• [Questions to answer]:
#1 In the passage about Siegfried Buchenau, what title did Hermann Hans Wetzler give his Symphonic Fantasy for Orchestra, Op. 10?
#2 Duplicate the part of the Buchenau passage starting with "The couple's guests" and going on through "Linde and Siegfried Buchenau.".

• [Exercise passage]:

______

On 1 May 1913 Buchenau leased the manor house Niendorf along with the hunting grounds (Gut Weißenrode) from the city of Lübeck, where he resided until his death. In 1920 he acquired the Warleberg estate in Neuwittenbek, which is still managed by his descendants to this day.

The couple's guests at Niendorf included the conductor and composer Hermann Hans Wetzler, who completed his Symphonic Fantasy for Orchestra, Op. 10 here in 1922, gave it the title Weissenrode and dedicated it to Anna and Siegfried Buchenau.

== Art Collection ==
Buchenau was an important art collector and patron. He was one of the founders of the Overbeck Society by Karl Schaefer in 1918. The cultural critic Abram B. Enns emphasizes that there were two qualified private collectors in Lübeck who made it possible for museum director Carl Georg Heise to acquire modern art in Lübeck in the 1920s until his dismissal in 1933: Max Linde and Siegfried Buchenau.

______

• [Listed entries]:

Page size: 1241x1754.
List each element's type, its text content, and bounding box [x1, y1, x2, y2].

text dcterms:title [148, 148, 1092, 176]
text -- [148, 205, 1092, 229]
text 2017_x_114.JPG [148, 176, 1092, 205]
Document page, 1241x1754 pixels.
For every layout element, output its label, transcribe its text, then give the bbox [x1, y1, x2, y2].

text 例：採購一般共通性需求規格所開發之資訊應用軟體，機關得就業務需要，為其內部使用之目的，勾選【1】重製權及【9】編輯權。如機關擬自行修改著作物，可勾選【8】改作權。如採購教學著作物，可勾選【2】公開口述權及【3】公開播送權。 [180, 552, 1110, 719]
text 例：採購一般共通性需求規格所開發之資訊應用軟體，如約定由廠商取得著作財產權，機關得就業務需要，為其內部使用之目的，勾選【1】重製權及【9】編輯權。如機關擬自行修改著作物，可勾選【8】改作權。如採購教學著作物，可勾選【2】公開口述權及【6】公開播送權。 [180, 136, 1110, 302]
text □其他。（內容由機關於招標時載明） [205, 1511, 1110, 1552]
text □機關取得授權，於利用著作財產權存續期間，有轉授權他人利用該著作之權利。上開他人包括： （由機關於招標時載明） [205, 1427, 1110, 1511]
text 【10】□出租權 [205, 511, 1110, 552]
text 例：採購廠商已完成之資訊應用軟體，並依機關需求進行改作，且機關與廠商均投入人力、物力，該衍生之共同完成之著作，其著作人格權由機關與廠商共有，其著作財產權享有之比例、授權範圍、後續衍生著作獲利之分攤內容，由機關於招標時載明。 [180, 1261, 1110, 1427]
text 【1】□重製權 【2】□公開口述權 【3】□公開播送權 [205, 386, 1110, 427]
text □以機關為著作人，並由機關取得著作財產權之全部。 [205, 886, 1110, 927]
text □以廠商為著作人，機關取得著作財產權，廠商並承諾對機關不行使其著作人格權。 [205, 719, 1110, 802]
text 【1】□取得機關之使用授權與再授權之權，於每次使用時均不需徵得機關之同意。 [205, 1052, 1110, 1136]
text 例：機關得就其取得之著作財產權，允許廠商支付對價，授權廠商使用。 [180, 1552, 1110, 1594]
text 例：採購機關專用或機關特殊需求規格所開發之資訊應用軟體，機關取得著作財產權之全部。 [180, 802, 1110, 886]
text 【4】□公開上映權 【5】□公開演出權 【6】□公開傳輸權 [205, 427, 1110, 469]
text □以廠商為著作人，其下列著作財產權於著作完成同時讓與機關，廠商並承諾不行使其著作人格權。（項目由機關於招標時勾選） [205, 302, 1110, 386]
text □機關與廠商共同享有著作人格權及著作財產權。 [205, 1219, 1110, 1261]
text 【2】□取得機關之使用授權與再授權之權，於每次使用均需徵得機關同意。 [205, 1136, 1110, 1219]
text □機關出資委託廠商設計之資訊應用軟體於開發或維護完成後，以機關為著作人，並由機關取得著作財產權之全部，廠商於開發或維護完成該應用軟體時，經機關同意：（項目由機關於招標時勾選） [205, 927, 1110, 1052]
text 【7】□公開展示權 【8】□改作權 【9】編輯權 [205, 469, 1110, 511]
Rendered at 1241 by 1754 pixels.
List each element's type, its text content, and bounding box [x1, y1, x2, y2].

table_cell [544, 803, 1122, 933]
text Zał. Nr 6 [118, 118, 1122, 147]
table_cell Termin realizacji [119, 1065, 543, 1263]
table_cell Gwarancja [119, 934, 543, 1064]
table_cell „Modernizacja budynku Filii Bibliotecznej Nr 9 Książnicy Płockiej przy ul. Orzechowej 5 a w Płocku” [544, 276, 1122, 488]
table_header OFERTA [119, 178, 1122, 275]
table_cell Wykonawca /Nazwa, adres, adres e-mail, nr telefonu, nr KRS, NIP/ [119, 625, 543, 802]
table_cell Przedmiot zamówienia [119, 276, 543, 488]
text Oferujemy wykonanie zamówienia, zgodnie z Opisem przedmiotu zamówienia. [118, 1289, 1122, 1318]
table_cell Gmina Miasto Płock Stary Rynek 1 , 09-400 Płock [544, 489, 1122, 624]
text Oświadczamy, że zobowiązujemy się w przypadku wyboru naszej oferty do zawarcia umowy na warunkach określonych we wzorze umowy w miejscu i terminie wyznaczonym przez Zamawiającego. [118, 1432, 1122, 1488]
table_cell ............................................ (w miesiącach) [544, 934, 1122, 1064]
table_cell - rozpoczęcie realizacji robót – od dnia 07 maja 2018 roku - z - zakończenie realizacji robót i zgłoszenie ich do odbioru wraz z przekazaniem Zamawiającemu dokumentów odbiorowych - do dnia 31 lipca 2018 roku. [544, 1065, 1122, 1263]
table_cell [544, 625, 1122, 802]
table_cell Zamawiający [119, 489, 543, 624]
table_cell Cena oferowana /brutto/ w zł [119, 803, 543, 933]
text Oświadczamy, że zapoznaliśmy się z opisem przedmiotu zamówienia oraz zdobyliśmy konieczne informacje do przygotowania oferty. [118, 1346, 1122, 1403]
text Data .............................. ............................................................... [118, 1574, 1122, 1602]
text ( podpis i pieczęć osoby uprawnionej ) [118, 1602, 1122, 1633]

______

• [Solutions to the exercise]:
#1 Weissenrode

#2
The couple's guests at Niendorf included the conductor and composer Hermann Hans Wetzler, who completed his Symphonic Fantasy for Orchestra, Op. 10 here in 1922, gave it the title Weissenrode and dedicated it to Anna and Siegfried Buchenau.

== Art Collection ==
Buchenau was an important art collector and patron. He was one of the founders of the Overbeck Society by Karl Schaefer in 1918. The cultural critic Abram B. Enns emphasizes that there were two qualified private collectors in Lübeck who made it possible for museum director Carl Georg Heise to acquire modern art in Lübeck in the 1920s until his dismissal in 1933: Max Linde and Siegfried Buchenau.